CD4 T cell responses in persistent Borrelia burgdorferi infection
- 1Graduate Group in Immunology, University of California Davis, One Shields Ave, Davis, CA 95616, USA
- 2Center for Immunology and Infectious Diseases, University of California Davis, One Shields Ave, Davis, CA 95616, USA
- 3Department of Pathology, Microbiology, and Immunology, School of Veterinary Medicine, University of California Davis, One Shields Ave, Davis, CA 95616, USA
Available online 9 May 2022, Version of Record 9 May 2022.
- •Multiple immune evasion strategies support B. burgdorferi (Bb) persistent infection.
- •CD4 Th1 polarization correlates with Bb-induced disease not protection.
- •Neither protective Th2 nor Th17 polarization are induced to Bb infection.
- •Strong Tfh induction but impaired T-dependent B cell responses after Bb infection.
- •CD4 T cells may be a host cell target of Bb-induced immune evasion strategies.
Infection of mice with Borrelia burgdorferi (Bb), a tick-transmitted spirochete and the pathogen that causes Lyme disease in humans, triggers CD4 T cell activation in secondary lymphoid tissues, from which they disseminate into various infected tissues.
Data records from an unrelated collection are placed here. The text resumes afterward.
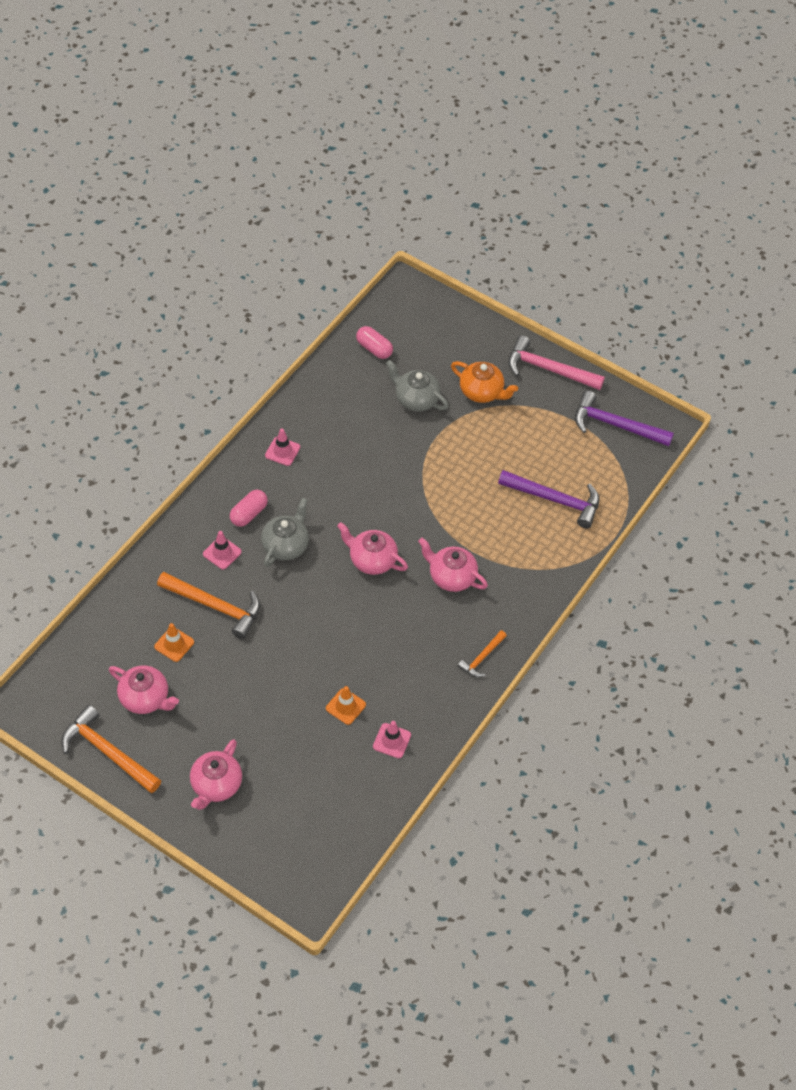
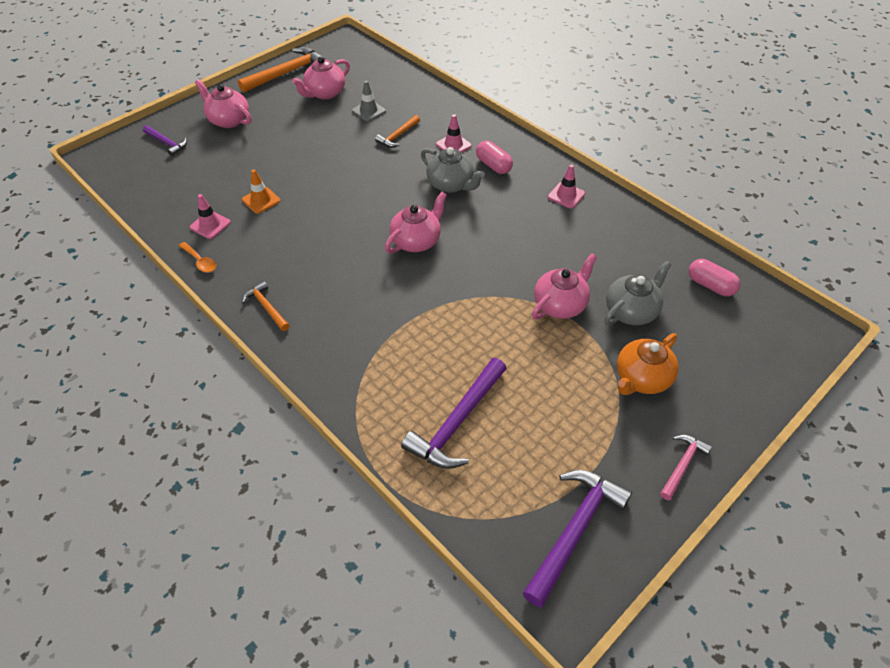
camera: 105 degrees right, 5 degrees down
(174, 644) = (368, 111): orange traffic cone -> grey traffic cone
(215, 606) = (397, 136): orange hammer -> orange hammer, size x0.55
(271, 835) = (167, 143): none -> purple hammer
(374, 349) = (710, 285): pink capsule -> pink capsule turned 75 degrees clockwise
(442, 731) = (200, 261): none -> orange spoon
(451, 577) = (376, 300): pink teapot -> pink teapot (560, 304)
(548, 369) = (682, 465): pink hammer -> pink hammer, size x0.55

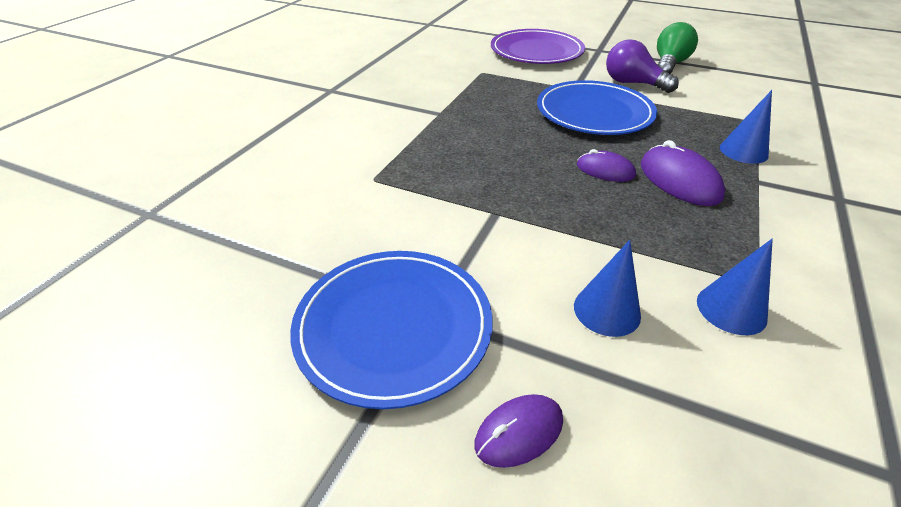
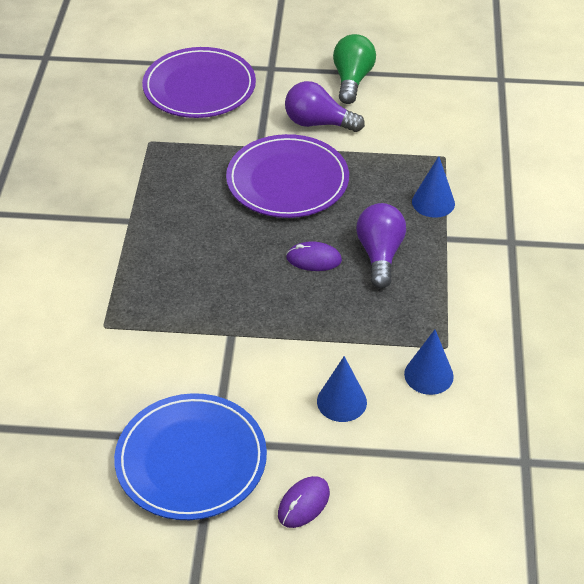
camera: 20 degrees left, 5 degrees up
(594, 112) = (287, 181): blue plate -> purple plate
(679, 180) = (380, 255): purple mouse -> purple light bulb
Despite their activation and the appearance of CD4 T cell-dependent antibody responses, Bb establishes persistent infection in natural Bb reservoir hosts in the absence of overt disease, raising the question of the effectiveness of the anti-Bb T cell responses. Reviewing the existing literature, we propose that CD4 T cells might constitute a host cell target of Bb-mediated immune evasion, rendering these cells ineffective in orchestrating effective inflammatory responses and in supporting highly functional Bb-specific antibody induction. Supporting the induction of more effective CD4 T cell responses may help overcome Bb persistence.